→ **Data section**

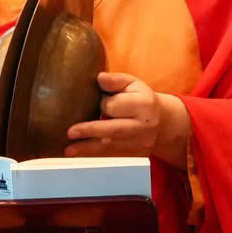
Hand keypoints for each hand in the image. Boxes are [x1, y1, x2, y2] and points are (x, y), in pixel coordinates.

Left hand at [65, 72, 191, 166]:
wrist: (162, 121)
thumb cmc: (142, 99)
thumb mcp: (133, 83)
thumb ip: (116, 80)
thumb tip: (99, 78)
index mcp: (145, 104)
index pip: (116, 106)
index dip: (103, 104)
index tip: (101, 101)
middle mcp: (144, 125)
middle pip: (115, 129)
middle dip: (91, 130)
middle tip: (70, 132)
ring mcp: (140, 142)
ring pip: (111, 145)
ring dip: (88, 148)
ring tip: (69, 150)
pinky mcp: (135, 153)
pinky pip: (111, 154)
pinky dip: (93, 154)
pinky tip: (78, 153)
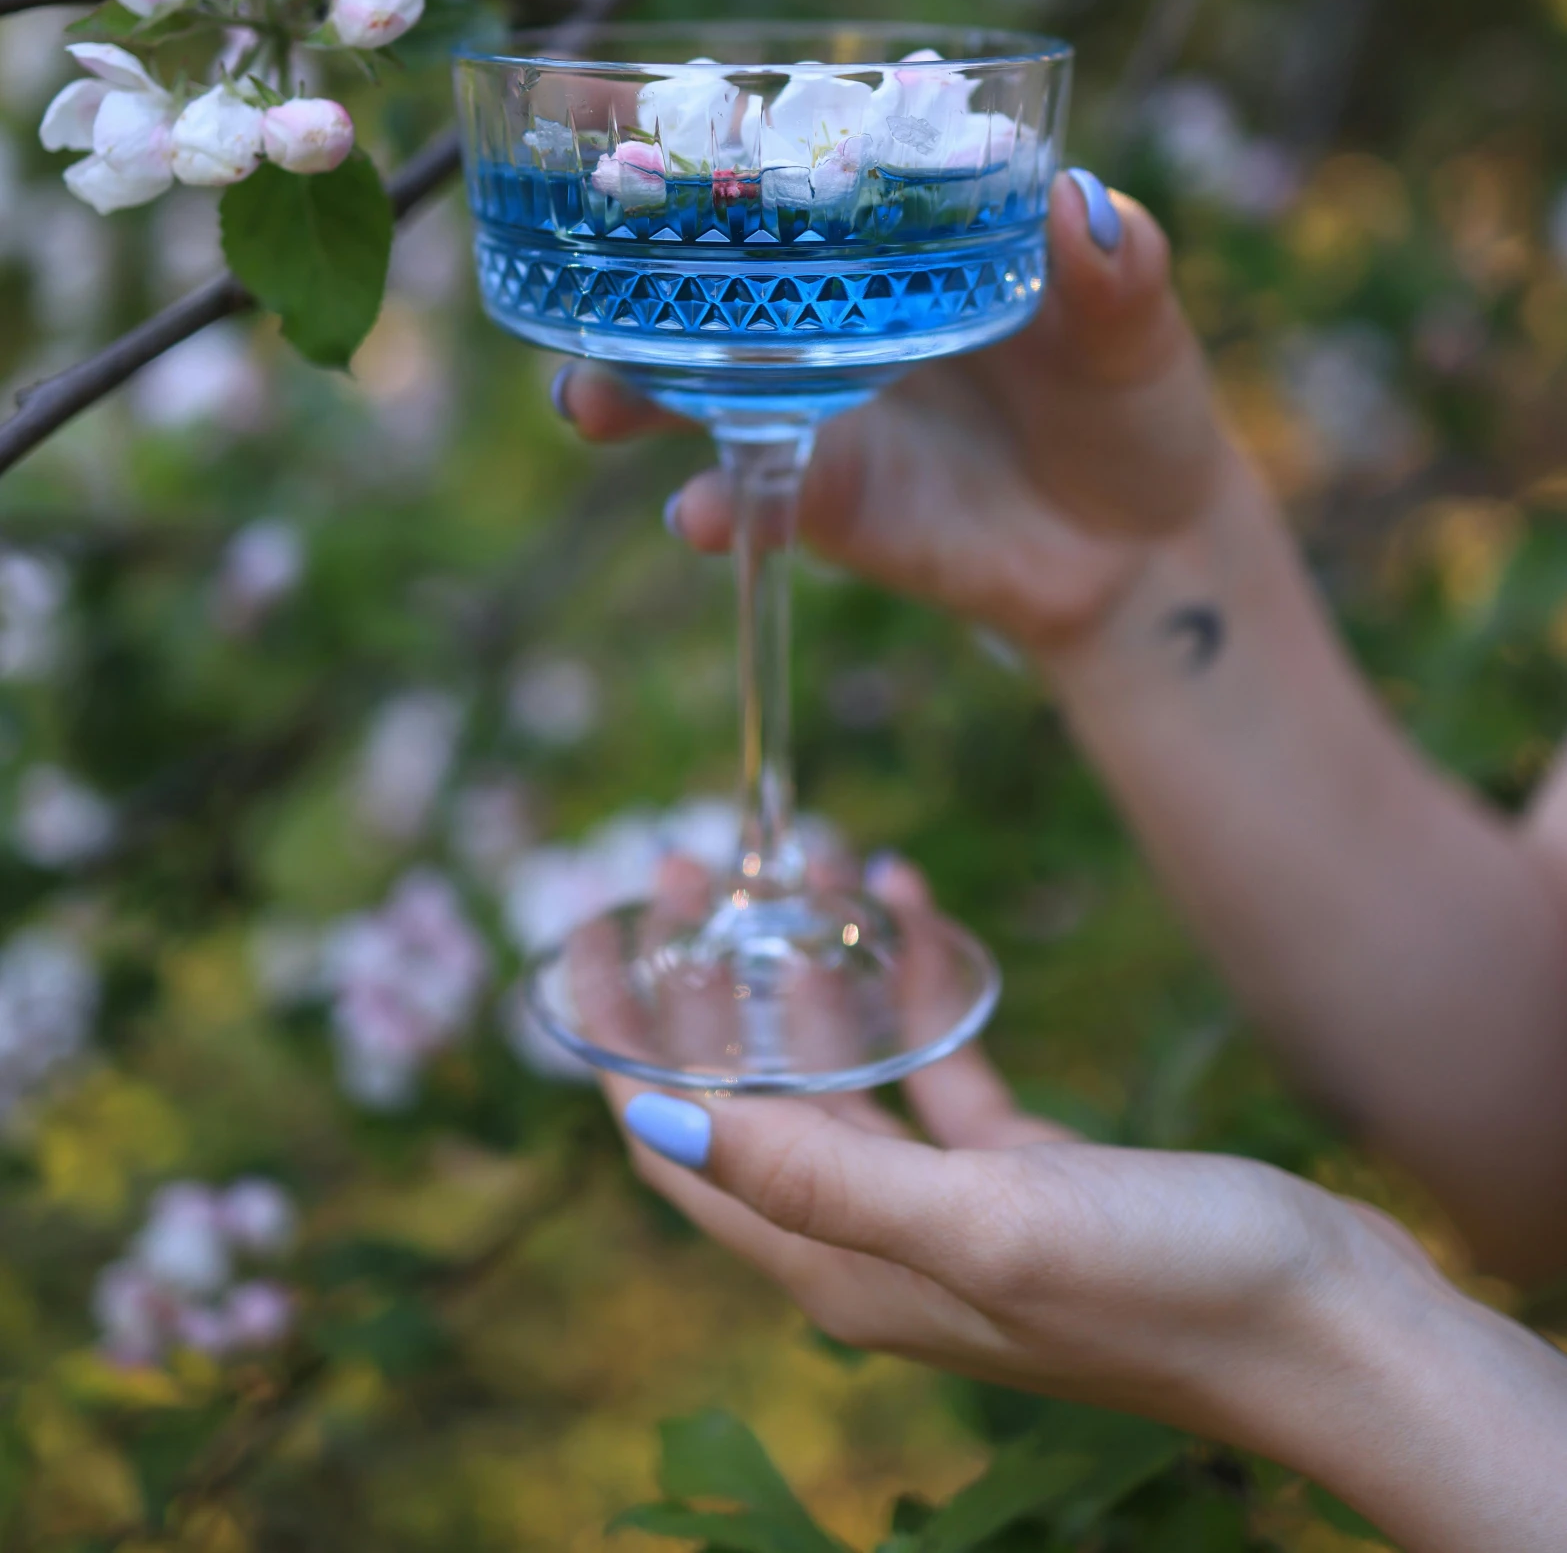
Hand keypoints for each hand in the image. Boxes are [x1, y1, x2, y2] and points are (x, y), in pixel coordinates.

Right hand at [555, 172, 1226, 653]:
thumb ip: (1116, 266)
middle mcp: (827, 308)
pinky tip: (704, 513)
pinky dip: (717, 506)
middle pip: (692, 272)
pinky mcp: (822, 498)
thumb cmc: (1133, 401)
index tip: (596, 100)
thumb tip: (1080, 202)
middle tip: (567, 252)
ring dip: (623, 387)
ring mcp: (814, 403)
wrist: (1144, 552)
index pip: (776, 164)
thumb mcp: (1138, 321)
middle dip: (613, 263)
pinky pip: (746, 496)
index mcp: (888, 233)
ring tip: (590, 399)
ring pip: (685, 386)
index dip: (689, 132)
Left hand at [602, 860, 1434, 1453]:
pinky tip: (912, 893)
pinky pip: (938, 1058)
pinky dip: (917, 978)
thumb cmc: (1166, 1287)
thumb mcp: (983, 1223)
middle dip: (709, 976)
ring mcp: (949, 1202)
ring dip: (820, 958)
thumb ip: (816, 1176)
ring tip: (816, 849)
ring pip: (846, 1062)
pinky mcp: (1022, 1171)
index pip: (673, 1141)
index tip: (595, 923)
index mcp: (838, 1262)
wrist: (1334, 1329)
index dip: (615, 1038)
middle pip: (748, 1088)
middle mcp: (874, 1237)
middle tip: (691, 858)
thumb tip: (647, 1117)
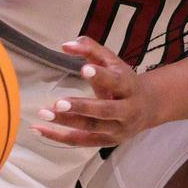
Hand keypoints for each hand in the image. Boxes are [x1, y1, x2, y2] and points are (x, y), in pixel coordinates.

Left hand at [36, 37, 165, 148]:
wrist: (149, 108)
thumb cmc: (125, 81)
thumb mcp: (112, 62)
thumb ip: (91, 49)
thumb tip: (65, 45)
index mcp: (129, 87)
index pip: (116, 82)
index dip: (101, 76)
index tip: (84, 69)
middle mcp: (127, 111)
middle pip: (104, 111)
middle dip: (82, 107)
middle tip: (59, 103)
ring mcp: (117, 129)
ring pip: (91, 128)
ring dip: (66, 122)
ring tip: (44, 113)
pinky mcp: (106, 141)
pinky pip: (80, 141)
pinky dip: (58, 137)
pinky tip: (39, 129)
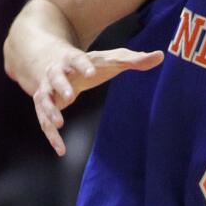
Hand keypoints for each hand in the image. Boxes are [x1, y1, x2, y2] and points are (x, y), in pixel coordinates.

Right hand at [33, 47, 163, 154]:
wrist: (51, 61)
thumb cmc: (87, 63)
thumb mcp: (109, 59)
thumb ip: (133, 59)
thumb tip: (161, 56)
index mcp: (72, 60)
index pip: (77, 59)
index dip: (82, 65)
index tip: (89, 72)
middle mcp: (56, 74)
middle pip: (56, 78)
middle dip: (61, 86)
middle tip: (69, 97)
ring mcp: (47, 90)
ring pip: (44, 100)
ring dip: (50, 111)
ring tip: (59, 124)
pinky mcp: (44, 106)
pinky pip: (44, 122)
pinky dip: (51, 136)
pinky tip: (60, 150)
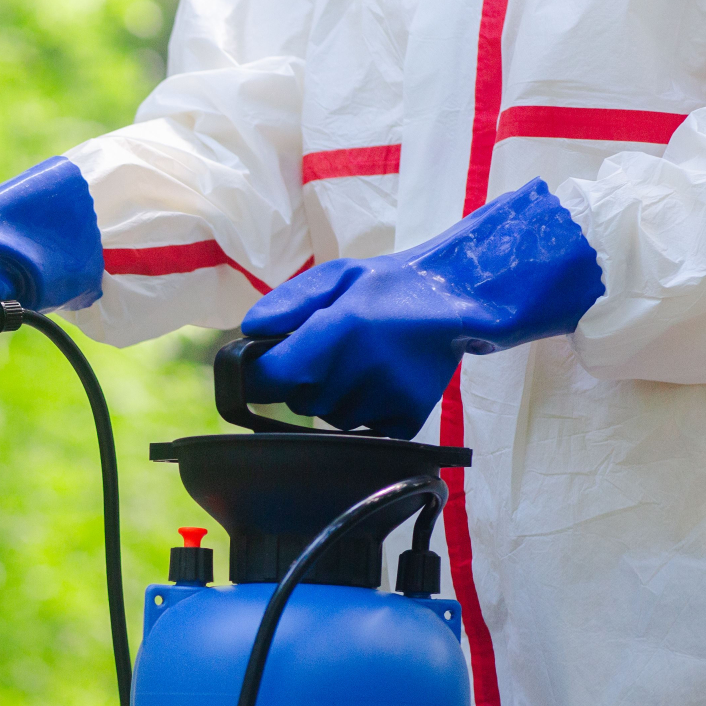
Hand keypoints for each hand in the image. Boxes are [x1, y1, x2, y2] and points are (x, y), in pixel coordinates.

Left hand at [241, 179, 604, 437]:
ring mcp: (383, 401)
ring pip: (328, 417)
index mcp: (336, 333)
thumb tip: (248, 333)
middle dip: (303, 380)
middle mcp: (358, 372)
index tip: (265, 363)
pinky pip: (361, 429)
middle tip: (332, 349)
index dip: (258, 374)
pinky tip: (378, 381)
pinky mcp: (404, 421)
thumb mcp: (335, 276)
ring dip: (333, 396)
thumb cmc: (387, 286)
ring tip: (361, 361)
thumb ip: (287, 303)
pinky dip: (362, 410)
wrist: (457, 301)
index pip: (269, 378)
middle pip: (297, 401)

→ **Task item**
In the material above, the stretch from the line with "pinky pip: (80, 141)" through the line with "ring tip: (59, 124)" is to be given again exactly, minus the pictures.

→ **Final answer**
pinky pip: (80, 141)
pinky dip: (58, 137)
pinky tip: (39, 129)
Hand keypoints for each hand in the image. Boxes are [x1, y1, x2, y2] and points are (x, y), in pixel coordinates.

Right hand at [33, 47, 163, 154]:
wrist: (51, 61)
thumb cmc: (87, 63)
thumb mcp: (109, 59)
thumb ip: (133, 59)
thumb tip: (161, 56)
index mcp: (72, 60)
index pip: (77, 59)
index dip: (82, 65)
index tip: (89, 72)
middle mcp: (56, 74)
middle pip: (56, 78)
middle dip: (61, 86)
middle tip: (69, 97)
ring mcp: (47, 90)
ring pip: (44, 100)
ring dip: (50, 111)
ring tip: (59, 124)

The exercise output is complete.